Given that `y = a cos((t)/(P) - qx),` where t represents distance is metre. Which of the following statements is true ?

To solve the problem, we need to analyze the given equation and the implications of the terms involved. The equation given is: \[ y = a \cos\left(\frac{t}{P} - qx\right) \] where \( t \) represents distance in meters. We need to determine which of the statements regarding the units of \( t \), \( P \), \( q \), and \( x \) is true. ### Step-by-Step Solution: 1. **Understanding the Equation**: The expression inside the cosine function, \( \frac{t}{P} - qx \), must be dimensionless because the cosine function can only accept dimensionless arguments. 2. **Analyzing the Terms**: - \( t \) represents distance, so its unit is meters (m). - \( P \) must also have units that allow \( \frac{t}{P} \) to be dimensionless. Therefore, \( P \) must also have the unit of meters (m). - \( qx \) must also be dimensionless.
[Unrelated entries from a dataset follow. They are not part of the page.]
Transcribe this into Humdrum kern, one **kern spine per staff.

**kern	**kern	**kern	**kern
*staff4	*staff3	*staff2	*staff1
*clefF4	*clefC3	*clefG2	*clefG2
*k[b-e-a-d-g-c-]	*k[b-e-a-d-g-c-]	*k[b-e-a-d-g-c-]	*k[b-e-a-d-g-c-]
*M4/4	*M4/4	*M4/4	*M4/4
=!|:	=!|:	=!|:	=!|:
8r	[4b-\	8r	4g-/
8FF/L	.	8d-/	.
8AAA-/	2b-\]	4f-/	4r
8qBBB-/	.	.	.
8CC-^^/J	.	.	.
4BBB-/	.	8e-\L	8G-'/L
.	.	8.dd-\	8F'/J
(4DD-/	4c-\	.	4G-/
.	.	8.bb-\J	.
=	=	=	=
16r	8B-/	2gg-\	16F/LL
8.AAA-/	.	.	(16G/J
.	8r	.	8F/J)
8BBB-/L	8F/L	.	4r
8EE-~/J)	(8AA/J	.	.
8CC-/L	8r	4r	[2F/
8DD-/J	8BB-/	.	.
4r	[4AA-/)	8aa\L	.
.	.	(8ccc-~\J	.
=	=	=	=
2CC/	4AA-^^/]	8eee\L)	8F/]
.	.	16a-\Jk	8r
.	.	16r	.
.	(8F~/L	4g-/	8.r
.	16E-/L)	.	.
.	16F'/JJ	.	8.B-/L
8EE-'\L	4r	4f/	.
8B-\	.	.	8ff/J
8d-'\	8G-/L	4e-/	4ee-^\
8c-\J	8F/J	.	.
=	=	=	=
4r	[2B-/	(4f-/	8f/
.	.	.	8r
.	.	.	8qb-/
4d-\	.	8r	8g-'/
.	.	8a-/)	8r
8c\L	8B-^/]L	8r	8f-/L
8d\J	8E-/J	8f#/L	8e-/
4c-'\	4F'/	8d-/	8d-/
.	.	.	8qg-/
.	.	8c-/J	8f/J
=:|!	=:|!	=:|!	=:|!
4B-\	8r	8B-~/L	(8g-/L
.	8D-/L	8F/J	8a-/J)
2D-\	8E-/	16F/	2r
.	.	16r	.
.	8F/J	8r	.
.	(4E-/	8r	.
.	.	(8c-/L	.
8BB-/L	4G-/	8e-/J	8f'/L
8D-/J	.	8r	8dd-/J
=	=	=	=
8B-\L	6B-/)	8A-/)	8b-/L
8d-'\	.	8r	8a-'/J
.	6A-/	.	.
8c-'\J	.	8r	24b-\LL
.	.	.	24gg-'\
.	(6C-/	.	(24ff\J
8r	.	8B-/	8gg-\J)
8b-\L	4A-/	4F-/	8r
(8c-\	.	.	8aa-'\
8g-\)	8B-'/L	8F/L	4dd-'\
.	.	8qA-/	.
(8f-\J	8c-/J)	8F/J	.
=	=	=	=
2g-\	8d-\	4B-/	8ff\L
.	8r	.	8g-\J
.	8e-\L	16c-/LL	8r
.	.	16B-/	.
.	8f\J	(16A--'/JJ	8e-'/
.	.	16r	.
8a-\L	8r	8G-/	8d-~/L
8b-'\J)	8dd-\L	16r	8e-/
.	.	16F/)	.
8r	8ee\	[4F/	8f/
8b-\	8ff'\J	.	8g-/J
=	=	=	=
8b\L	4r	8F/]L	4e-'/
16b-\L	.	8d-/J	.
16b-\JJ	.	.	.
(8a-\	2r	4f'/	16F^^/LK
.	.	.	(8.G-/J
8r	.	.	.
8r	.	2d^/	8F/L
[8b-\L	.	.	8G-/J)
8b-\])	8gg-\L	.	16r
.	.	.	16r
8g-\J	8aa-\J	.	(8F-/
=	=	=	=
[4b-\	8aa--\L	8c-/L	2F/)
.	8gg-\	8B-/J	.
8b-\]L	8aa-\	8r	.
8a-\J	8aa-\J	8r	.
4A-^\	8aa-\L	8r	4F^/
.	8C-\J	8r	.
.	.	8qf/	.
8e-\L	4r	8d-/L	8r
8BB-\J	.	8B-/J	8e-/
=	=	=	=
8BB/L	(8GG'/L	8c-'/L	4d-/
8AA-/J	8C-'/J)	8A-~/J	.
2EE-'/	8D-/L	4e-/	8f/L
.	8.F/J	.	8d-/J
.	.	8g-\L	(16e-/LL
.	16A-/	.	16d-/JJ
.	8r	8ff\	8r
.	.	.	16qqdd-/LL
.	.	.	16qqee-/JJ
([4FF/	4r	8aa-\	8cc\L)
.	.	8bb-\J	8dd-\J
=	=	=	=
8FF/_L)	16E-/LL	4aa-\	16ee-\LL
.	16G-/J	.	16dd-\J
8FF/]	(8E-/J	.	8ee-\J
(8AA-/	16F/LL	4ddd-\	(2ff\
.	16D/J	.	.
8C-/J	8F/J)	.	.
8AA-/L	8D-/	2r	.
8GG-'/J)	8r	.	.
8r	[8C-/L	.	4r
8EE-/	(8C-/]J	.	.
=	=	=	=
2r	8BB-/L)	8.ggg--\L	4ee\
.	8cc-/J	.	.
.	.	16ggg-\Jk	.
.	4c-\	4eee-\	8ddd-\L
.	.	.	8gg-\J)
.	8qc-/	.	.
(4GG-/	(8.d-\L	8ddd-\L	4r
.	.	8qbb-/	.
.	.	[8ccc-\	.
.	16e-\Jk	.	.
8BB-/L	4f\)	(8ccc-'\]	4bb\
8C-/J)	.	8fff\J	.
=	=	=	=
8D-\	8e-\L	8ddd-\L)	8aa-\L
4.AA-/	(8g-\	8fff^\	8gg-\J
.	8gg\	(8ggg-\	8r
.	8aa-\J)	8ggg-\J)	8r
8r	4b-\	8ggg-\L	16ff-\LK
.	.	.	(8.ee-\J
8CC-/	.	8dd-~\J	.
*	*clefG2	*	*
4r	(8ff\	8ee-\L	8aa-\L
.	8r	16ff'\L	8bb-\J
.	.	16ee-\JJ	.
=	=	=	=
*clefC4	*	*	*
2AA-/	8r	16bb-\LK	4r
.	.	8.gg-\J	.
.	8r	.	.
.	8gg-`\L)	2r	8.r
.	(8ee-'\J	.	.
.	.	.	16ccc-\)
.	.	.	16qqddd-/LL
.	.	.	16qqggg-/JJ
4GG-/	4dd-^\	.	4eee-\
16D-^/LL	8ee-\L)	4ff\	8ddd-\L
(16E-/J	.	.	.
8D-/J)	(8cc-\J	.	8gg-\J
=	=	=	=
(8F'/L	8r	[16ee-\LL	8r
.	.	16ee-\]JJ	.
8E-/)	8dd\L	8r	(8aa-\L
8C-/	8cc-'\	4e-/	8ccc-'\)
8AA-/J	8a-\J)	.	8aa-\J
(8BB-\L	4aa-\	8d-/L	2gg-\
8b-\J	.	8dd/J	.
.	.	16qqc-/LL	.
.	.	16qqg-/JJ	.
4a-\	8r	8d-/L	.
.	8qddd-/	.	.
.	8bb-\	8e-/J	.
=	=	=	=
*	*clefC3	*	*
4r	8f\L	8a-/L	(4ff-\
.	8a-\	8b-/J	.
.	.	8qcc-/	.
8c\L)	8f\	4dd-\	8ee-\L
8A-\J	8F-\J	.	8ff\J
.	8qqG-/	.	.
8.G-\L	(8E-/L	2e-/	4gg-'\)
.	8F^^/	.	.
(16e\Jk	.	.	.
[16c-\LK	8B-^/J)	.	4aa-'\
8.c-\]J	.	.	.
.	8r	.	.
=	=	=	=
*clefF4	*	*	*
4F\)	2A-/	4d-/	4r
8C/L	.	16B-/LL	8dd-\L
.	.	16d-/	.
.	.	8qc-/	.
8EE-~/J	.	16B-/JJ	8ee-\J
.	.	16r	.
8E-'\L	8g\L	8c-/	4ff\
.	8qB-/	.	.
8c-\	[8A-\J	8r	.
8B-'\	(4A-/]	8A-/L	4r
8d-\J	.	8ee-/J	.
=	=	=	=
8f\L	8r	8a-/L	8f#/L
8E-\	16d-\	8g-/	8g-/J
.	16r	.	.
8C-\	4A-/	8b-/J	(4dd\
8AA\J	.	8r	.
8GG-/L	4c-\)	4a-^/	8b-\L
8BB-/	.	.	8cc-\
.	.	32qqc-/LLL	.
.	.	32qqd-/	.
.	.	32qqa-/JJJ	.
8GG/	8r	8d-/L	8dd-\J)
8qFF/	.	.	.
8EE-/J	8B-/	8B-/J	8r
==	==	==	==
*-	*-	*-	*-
Since \( x \) is a distance (in meters), \( q \) must have units that make \( qx \) dimensionless. Thus, \( q \) must have units of \( \text{m}^{-1} \) (inverse meters). 3. **Conclusion on Units**: - Since \( t \) and \( P \) both have units of meters, we can conclude: \[ \text{Unit of } t = \text{Unit of } P \] - The unit of \( x \) is the same as the unit of \( t \) and \( P \) (both are in meters). - The unit of \( q \) is \( \text{m}^{-1} \). 4. **Evaluating the Statements**: - **Statement 1**: The unit of \( t \) is the same as that of \( q \) → **False** (units are different). - **Statement 2**: The unit of \( x \) is the same as that of \( P \) → **True** (both are in meters). - **Statement 3**: The unit of \( x \) is the same as that of \( q \) → **False** (units are different). - **Statement 4**: The unit of \( t \) is the same as that of \( P \) → **True** (both are in meters). 5. **Final Answer**: The correct statements are that the unit of \( t \) is the same as that of \( P \), and the unit of \( x \) is the same as that of \( P \). Therefore, the true statement is: **The unit of \( t \) is the same as that of \( P \)**.